De derde uitvinding van moedertje natuur is nog vernuftiger. Een zeer speciale groep bacteriën is in staat om zich in plantenwortels te vestigen en daar een knobbeltje te vormen. In deze wortelknolletjes wordt stikstofgas (N2) omgezet tot voor de plant opneembare ammoniak. Dat kost energie maar die wordt door de plant geleverd in de vorm van suikers. Vroeger dachten we dat alleen Klaver, Lupine  en Els deze knolletjes met Rhizobacteriën konden maken, maar we weten intussen dat veel meer soorten dit kunnen. Men heeft kunnen meten dan een veld met ingezaaide klaver in een seizoen wel 400 – 500 kg stikstof vanuit de lucht naar de grond kan brengen.

Sinds 1910 kunnen ook mensen Stikstofgas (N2) omzetten in Ammoniak (NH3). Dat gebeurt via het zogenaamde Haber-Boschproces in kunstmestfabrieken. Die gebruiken zeer veel aardgas als energiebron en produceren veel CO2 en leveren daardoor een grote bijdrage aan de klimaatopwarming.
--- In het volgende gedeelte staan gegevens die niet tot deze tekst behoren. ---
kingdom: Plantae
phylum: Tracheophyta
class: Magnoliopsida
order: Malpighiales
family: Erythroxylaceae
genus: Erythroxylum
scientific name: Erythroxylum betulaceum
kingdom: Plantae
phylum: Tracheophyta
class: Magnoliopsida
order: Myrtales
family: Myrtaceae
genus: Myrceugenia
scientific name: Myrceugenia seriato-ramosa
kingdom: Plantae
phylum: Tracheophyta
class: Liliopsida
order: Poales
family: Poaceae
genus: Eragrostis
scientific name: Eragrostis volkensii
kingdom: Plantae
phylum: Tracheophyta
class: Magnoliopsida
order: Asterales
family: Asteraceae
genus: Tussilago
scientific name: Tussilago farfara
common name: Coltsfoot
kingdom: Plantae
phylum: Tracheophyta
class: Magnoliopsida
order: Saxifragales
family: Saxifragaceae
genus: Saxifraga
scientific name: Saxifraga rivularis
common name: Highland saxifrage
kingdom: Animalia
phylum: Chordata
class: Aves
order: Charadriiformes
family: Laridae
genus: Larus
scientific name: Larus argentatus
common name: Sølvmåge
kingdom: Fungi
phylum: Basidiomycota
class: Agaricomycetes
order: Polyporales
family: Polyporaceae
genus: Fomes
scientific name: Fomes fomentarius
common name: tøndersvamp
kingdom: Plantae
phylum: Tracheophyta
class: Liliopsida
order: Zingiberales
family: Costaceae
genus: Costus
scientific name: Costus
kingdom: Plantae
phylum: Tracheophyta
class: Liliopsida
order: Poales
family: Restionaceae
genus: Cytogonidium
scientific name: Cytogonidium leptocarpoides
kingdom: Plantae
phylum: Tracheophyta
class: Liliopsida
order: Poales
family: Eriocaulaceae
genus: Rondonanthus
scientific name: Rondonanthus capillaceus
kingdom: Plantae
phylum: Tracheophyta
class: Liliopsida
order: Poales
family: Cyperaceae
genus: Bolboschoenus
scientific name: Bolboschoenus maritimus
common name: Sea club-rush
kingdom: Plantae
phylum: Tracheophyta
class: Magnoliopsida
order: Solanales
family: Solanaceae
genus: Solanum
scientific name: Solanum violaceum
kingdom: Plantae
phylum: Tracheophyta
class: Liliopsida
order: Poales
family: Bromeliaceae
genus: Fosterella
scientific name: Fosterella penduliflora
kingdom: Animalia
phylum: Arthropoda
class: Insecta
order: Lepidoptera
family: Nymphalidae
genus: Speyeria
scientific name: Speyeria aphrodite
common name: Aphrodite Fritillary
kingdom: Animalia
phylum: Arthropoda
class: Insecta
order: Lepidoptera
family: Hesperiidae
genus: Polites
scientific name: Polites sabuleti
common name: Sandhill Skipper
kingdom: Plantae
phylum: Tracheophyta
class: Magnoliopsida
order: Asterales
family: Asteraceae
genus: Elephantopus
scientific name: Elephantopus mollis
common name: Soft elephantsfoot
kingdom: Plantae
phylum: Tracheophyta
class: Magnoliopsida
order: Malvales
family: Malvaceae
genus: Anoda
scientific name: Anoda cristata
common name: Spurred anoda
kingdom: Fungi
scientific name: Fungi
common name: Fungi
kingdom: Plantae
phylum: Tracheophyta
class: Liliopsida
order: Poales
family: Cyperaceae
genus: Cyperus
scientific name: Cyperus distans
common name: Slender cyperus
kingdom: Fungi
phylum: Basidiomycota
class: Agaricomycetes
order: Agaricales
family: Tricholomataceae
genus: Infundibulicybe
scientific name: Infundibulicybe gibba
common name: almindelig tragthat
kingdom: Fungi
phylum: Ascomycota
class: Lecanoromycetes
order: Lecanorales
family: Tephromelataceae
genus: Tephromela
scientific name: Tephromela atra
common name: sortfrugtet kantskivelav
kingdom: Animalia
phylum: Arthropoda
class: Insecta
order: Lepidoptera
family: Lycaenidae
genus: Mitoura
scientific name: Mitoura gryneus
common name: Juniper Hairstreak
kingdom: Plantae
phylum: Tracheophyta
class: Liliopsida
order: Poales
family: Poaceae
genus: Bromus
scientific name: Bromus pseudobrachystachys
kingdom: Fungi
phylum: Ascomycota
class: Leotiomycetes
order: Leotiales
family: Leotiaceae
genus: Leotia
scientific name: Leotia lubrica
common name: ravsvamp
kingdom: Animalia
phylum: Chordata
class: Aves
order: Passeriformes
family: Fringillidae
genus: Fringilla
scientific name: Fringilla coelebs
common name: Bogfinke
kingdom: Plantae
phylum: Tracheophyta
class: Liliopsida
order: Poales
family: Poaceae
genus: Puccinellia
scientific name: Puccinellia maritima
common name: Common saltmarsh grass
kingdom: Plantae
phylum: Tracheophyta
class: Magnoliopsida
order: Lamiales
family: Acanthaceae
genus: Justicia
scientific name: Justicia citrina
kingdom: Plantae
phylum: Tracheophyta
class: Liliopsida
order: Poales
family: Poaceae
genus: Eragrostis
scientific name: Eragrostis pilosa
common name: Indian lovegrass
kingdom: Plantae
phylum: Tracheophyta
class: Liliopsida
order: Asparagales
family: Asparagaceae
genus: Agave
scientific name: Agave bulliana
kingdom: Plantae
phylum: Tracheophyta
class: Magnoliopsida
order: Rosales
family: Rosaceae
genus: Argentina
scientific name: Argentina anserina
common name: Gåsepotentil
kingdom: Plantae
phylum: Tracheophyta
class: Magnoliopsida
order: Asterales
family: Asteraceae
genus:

Nog geen dertig jaar geleden is er in een Delfts laboratorium een groep bacteriën ontdekt die nog een heel ander kunstje kunnen. Deze Anammox bacteriën kunnen Ammoniak en Nitraat of Nitriet met elkaar laten reageren tot Stikstofgas. Gebleken is intussen dat deze tegenhangers van de stikstofbindende Rhizobacteriën overal in de natuur voorkomen waar weinig of geen zuurstof aanwezig is.